戦後しばらくまでは麓から白滝→桜ヶ丘キャンプ場→つつじヶ丘→女体山の登山ルートが人気だったらしいのでここが包含風景に選ばれるのも納得。
しかしここもモータリゼーションの波の前に衰退した場所らしくかつては登山道沿いに茶屋などもあって賑わっていたが筑波スカイラインの開通をきっかけに忘れ去られた様。
他の景もやはり車の普及とインフラ開発で観光地を取り巻く環境が大幅に変わったり景色自体が大きく変わったりしてますが日本の景色は70年代前後で大きく変わったんだなーとつくづく実感します。

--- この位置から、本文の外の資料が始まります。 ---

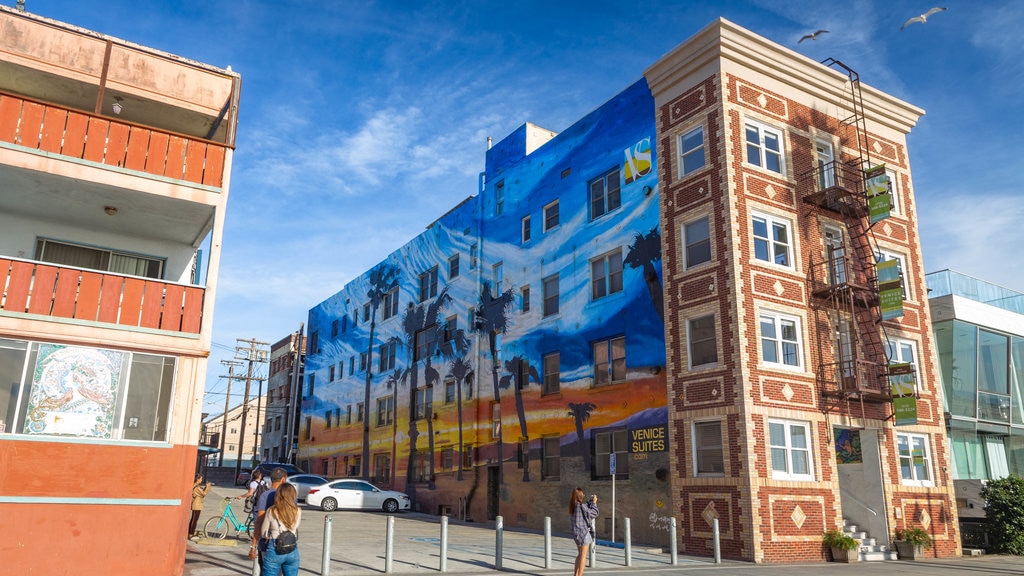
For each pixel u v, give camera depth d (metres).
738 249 22.09
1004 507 26.09
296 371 61.66
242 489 49.81
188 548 17.52
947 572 18.56
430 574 14.66
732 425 20.98
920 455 24.97
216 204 16.86
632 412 24.69
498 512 31.03
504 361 32.25
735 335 21.39
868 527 23.52
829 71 25.83
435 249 40.22
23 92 17.28
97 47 17.06
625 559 17.16
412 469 38.88
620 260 26.88
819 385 22.64
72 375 14.69
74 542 13.83
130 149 16.19
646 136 26.42
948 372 30.47
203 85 18.02
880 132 27.92
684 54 24.75
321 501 33.59
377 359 45.44
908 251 27.19
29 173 15.32
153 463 14.84
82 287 15.10
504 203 34.56
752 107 24.02
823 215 24.78
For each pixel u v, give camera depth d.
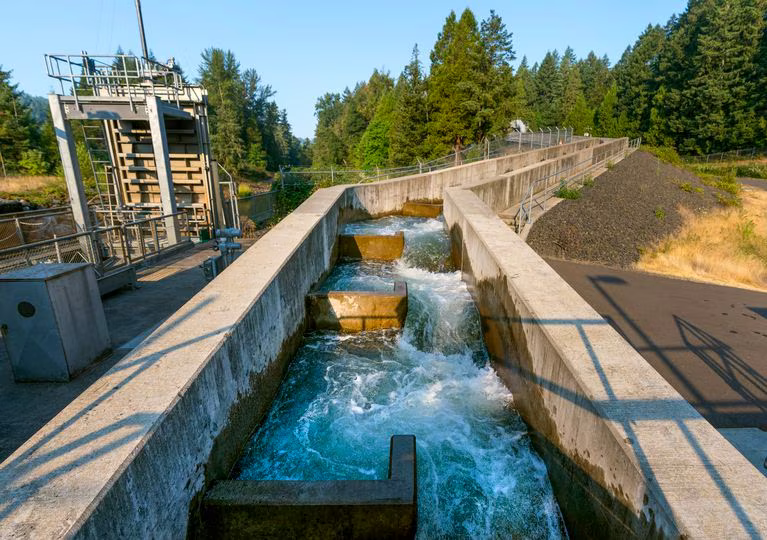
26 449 2.90
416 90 38.31
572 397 4.06
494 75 33.97
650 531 2.78
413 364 7.31
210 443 4.18
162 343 4.36
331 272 11.18
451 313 8.86
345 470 4.96
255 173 69.31
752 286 13.91
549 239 16.88
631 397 3.65
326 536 3.98
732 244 18.58
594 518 3.64
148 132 14.66
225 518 3.98
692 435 3.21
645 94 62.97
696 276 14.38
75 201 10.92
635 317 10.47
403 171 30.52
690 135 54.41
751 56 49.31
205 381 4.05
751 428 6.22
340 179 22.98
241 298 5.48
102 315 5.43
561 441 4.36
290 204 20.25
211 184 15.22
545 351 4.80
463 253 10.95
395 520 3.91
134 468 2.89
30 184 33.19
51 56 10.39
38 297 4.66
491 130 34.62
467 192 14.98
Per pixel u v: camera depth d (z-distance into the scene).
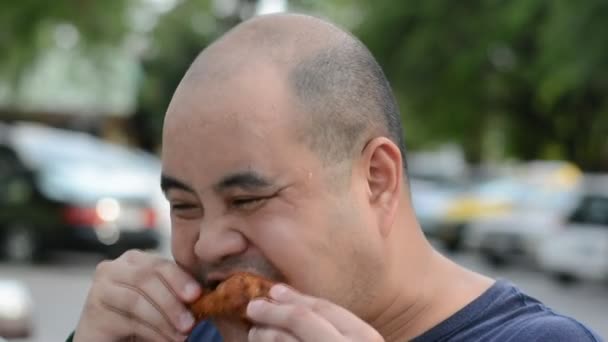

おいところでこれどうやってアクセスするの?するの・・・?鈴木センセの地図だと全くわかんねえよ。
国土地理院の地図見るか
あー
大丈夫かこれ(大丈夫かこれ)
ちなみに下調べしてる時点で3日前に滑落事故で死人が出てるんですが
④大御堂
中禅寺大御堂の事です。筑波神社のすぐ隣にあります。
元は平安時代初期に作られた由緒のある寺で一時は筑波山神社とともに筑波山信仰のもと繁栄したが、1872年に廃仏毀釈で廃寺となり1930年に再建復興され東京護国寺の別院として甦ったとのこと。
⑤筑波神社
えー筑波山は常陸国風土記の時代から山岳信仰の地でありこの神社はその中心と言える場所ですね。この神社は山腹にある拝殿と男体山、女体山双方に本殿があります。
知名度がそれなりにある所で調べたらいくらでも情報が出てくるのでこれ以上の詳しい能書きは割愛します。
大御堂の隣で筑波山観光の中心地なので周囲にはお土産屋さんや旅館が沢山あります。
⑥紫尾薬師
椎尾山薬王院の事だそう。茨城百景にありがちな誤字かと思いきやこの表記もまた正しいらしいです。というのもそもそも紫尾と椎尾は別表記である事。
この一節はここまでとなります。